= Remote Activation Munition System =

The Remote Activation Munition System (RAMS) is a radio frequency controlled system that is used to remotely detonate demolition charges. It can also be used to remotely operate electronic equipment such as beacons, laser markers, and radios.

RAMS was developed by a team of researchers led by James Chopak at the Army Research Laboratory from 1996 to 2000. The system consists of a transmitter and two different types of receivers, one to initiate blasting caps and one to initiate C4 directly.

RAMS was designed to serve as a more portable and convenient alternative to conventional remote activation systems like the model XM-122, which was considered too big, heavy, and fragile for efficient use. In addition, the XM-122 was limited in its range (about 1 km) and relied on very large high capacity batteries.

In contrast, the RAMS weighed only a couple pounds and its microprocessor-based transmitter was powered by seven standard 9-volt batteries. The device was capable of reaching a range up to 2 kilometers, and the combination of the crystal filter in the receivers and the FM detector circuit made it possible to maintain high signal sensitivity at a low power consumption rate.
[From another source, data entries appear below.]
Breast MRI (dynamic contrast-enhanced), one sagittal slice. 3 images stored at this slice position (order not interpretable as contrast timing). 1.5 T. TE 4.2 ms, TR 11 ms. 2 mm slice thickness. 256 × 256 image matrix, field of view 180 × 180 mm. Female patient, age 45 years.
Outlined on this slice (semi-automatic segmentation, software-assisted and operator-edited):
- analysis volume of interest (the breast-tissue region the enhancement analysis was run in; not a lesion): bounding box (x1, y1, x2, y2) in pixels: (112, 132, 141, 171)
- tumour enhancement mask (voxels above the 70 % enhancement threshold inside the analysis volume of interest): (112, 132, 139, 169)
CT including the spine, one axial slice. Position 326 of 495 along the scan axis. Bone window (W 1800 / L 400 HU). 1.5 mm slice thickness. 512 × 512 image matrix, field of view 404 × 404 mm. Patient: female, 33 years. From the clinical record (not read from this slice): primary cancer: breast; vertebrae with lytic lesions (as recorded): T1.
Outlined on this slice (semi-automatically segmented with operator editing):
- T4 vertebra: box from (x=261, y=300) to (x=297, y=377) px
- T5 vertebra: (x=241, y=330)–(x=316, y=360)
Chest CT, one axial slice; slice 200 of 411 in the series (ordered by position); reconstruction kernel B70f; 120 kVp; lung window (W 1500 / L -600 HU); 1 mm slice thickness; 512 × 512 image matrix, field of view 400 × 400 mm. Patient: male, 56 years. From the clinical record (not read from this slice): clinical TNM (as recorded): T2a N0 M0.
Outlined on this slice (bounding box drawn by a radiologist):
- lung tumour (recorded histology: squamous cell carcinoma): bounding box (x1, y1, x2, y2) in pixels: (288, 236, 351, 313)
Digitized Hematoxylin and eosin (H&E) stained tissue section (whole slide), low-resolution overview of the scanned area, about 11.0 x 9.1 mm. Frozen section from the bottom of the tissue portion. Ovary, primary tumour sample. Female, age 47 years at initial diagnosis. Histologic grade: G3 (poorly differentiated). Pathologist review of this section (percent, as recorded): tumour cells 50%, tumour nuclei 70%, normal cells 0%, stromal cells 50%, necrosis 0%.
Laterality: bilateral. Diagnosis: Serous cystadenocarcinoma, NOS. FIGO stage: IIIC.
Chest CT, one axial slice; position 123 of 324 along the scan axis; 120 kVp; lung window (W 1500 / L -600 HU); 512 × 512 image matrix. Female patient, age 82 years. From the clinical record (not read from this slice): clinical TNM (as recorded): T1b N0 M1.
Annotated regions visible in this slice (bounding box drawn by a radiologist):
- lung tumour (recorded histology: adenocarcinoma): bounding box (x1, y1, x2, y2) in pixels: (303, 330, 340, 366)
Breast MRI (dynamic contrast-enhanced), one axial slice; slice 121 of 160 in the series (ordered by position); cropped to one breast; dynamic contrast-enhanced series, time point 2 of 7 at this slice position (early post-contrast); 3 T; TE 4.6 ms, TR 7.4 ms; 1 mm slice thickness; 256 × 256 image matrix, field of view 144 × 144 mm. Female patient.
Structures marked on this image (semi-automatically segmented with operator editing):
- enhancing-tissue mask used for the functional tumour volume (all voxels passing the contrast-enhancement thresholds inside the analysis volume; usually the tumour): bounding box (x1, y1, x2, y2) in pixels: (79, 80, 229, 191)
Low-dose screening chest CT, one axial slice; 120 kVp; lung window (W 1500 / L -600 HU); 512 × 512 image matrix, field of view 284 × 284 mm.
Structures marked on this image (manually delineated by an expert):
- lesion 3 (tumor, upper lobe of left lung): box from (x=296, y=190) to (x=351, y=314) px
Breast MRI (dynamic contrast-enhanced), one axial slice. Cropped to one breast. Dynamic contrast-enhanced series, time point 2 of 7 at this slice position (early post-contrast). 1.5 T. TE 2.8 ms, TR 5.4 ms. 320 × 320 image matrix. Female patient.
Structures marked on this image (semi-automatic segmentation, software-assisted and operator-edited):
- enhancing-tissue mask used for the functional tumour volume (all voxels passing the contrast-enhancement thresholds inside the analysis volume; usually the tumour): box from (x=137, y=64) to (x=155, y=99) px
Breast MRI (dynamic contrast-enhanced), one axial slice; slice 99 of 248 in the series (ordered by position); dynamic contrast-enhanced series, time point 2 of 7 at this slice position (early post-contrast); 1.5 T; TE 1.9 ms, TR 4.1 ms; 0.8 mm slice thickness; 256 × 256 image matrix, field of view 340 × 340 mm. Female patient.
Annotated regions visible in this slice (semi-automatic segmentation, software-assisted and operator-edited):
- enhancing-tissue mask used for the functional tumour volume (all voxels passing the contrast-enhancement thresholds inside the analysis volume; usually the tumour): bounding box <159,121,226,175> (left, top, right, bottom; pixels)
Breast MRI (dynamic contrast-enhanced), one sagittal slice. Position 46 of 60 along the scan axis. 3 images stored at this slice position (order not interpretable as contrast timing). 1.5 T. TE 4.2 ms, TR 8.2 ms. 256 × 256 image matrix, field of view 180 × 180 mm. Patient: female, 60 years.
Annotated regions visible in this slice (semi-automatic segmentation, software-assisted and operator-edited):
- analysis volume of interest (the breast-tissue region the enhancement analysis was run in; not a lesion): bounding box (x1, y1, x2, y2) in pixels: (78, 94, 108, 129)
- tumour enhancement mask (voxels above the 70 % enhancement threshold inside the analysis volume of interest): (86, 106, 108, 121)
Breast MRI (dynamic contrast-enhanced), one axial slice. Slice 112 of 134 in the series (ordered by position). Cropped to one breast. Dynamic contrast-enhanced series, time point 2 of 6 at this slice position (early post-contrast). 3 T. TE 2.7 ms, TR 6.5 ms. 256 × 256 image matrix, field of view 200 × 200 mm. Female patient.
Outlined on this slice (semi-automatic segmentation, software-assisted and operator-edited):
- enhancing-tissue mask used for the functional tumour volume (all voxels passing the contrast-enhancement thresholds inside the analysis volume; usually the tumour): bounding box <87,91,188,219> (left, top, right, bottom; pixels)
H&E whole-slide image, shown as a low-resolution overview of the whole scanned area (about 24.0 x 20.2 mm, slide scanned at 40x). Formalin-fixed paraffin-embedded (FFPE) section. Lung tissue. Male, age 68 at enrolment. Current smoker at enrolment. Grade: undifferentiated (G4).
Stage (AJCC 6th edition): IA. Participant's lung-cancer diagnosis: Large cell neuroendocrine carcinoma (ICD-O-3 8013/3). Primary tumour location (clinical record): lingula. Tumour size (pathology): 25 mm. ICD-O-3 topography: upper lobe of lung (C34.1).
In addition, the RAMS was operational in harsh environments with temperatures as low as -25 F and as high as 140 F. It was also capable of functioning when submerged in saltwater, up to depths of 66 ft. However, testing performed by the Army Research Laboratory have found that due to the low power levels of the RAMS receiver’s electrical signals output, the system has demonstrated a noticeable level of unreliability in performance past a certain distance.

More modern versions of the RAMS can weigh as little as 3 lb and can reach a range of more than 5 kilometers, allowing operators to stand further away from the blast at a safer distance.